Source: Historic label derails owner's plan to sell '36 home.

-------------------------------

(1) If the city commission agrees with the Historic Preservation Board and votes to slap the property with historic designation status, and assuming the landowner can demonstrate that he has been denied all or a substantial portion of the beneficial uses of his property as a result of said status, the landowner may have to resort to an inverse condemnation lawsuit (a burdensome process) against the city in an effort get the city to compensate him for his economic loss.

See Joint Ventures, Inc. v. Dept. of Transp., 563 So. 2d 622 (Fla. 1990):
  • Generally, the state must pay property owners under two circumstances. First, the state must pay when it confiscates private property for common use under its power of eminent domain. Second, the state must pay when it regulates private property under its police power in such a manner that the regulation effectively deprives the owner of the economically viable use of that property,[6] thereby unfairly imposing the burden of providing for the public welfare upon the affected owner.[7]

    ***

    Although regulation under the police power will always interfere to some degree with property use, compensation must be paid only when that interference deprives the owner of substantial economic use of his or her property. In effect, this deprivation has been deemed a "taking." Agins v. City of Tiburon, 447 U.S. 255, 260, 100 S.Ct. 2138, 2141, 65 L.Ed.2d 106 (1980); Penn Cent. Transp. Co. v. City of New York, 438 U.S. 104, 138 n. 36, 98 S.Ct. 2646, 2666 n. 36, 57 L.Ed.2d 631 (1978). Thus, when compensation is claimed due to governmental regulation of property, the appropriate inquiry is directed to the extent of the interference or deprivation of economic use.
See also, Shands v. City of Marathon, 999 So. 2d 718 (Fla. 3d DCA 2008):
  • In an as-applied taking claim, the landowner challenges the specific impact of the regulation on a particular property.

    The standard of proof for an as-applied taking is whether there has been a substantial deprivation of economic use or reasonable investment-backed expectations. Taylor, 659 So.2d at 1167.

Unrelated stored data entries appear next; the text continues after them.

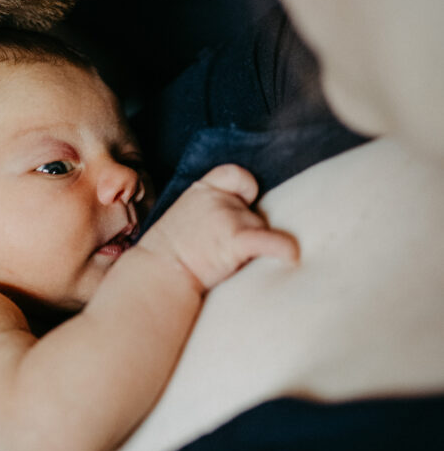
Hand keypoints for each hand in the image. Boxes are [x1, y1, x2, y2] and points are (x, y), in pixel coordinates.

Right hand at [141, 164, 298, 290]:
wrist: (156, 276)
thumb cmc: (168, 255)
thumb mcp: (183, 218)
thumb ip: (208, 210)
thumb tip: (237, 218)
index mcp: (202, 190)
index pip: (236, 175)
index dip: (247, 189)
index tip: (247, 203)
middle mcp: (216, 199)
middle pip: (253, 210)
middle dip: (247, 229)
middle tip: (223, 252)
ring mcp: (227, 217)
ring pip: (260, 228)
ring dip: (252, 246)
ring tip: (226, 265)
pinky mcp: (236, 240)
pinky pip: (269, 240)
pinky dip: (283, 248)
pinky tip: (293, 257)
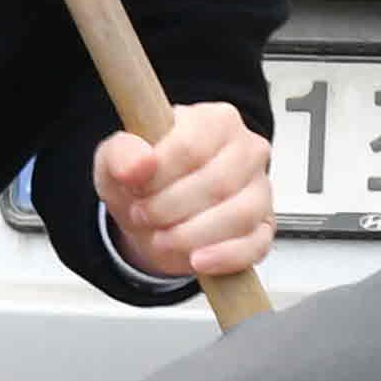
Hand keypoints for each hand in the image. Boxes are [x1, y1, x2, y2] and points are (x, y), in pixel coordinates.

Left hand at [96, 101, 271, 282]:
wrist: (153, 215)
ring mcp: (261, 189)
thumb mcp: (116, 160)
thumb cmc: (144, 179)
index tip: (136, 189)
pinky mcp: (265, 226)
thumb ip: (121, 153)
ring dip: (191, 234)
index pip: (193, 146)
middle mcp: (247, 149)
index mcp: (215, 120)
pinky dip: (224, 257)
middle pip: (217, 183)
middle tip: (143, 215)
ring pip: (239, 215)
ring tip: (162, 238)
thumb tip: (138, 165)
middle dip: (170, 208)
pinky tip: (197, 260)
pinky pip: (255, 245)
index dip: (160, 176)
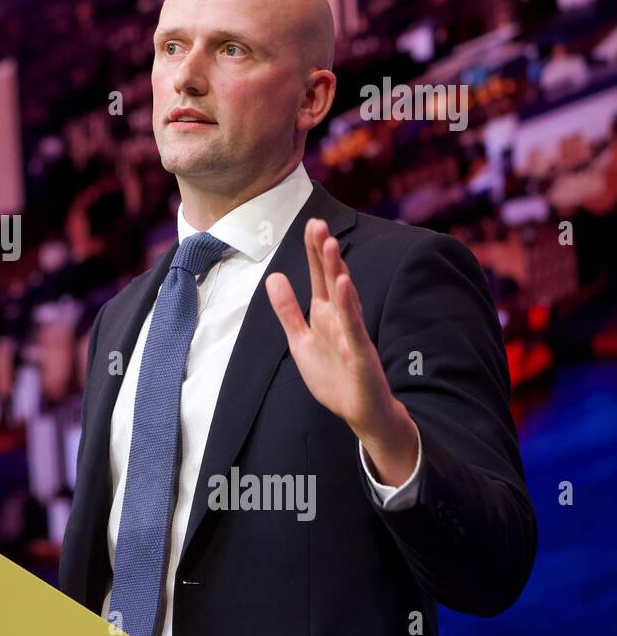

    This requires a "fact-intensive inquiry of impact of the regulation on the economic viability of the landowner's property by analyzing permissible uses before and after enactment of the regulation." Id. at 1174 n. 1; see, Penn Central Transp. Co. v. City of New York, 438 U.S. 104, 98 S.Ct. 2646, 57 L.Ed.2d 631 (1978); see also Palazzolo v. Rhode Island, 533 U.S. 606, 617, 121 S.Ct. 2448, 150 L.Ed.2d 592 (2001) ("[w]here a regulation places limitations on land that fall short of eliminating all economically beneficial use, a taking nonetheless may have occurred, depending on a complex of factors including the regulation's economic effect on the landowner, the extent to which the regulation interferes with reasonable investment-backed expectations, and the character of the government action"); Glisson v. Alachua County, 558 So.2d 1030, 1037 (Fla. 1st DCA 1990) (holding that diminution in value of the property is not the test, rather, it is incumbent on the landowner to demonstrate that he has been denied all or a substantial portion of the beneficial uses of his property.); Golf Club of Plantation, Inc. v. City of Plantation, 717 So.2d 166, 170 (Fla. 4th DCA 1998) (overview of federal takings analysis).
See also J. Sackman, Nichols' The Law of Eminent Domain § 6.09, at 6-55 (rev. 3rd ed. 1985) ("The modern, prevailing view is that any substantial interference with private property which destroys or lessens its value ... is, in fact and in law, a `taking' in a constitutional sense."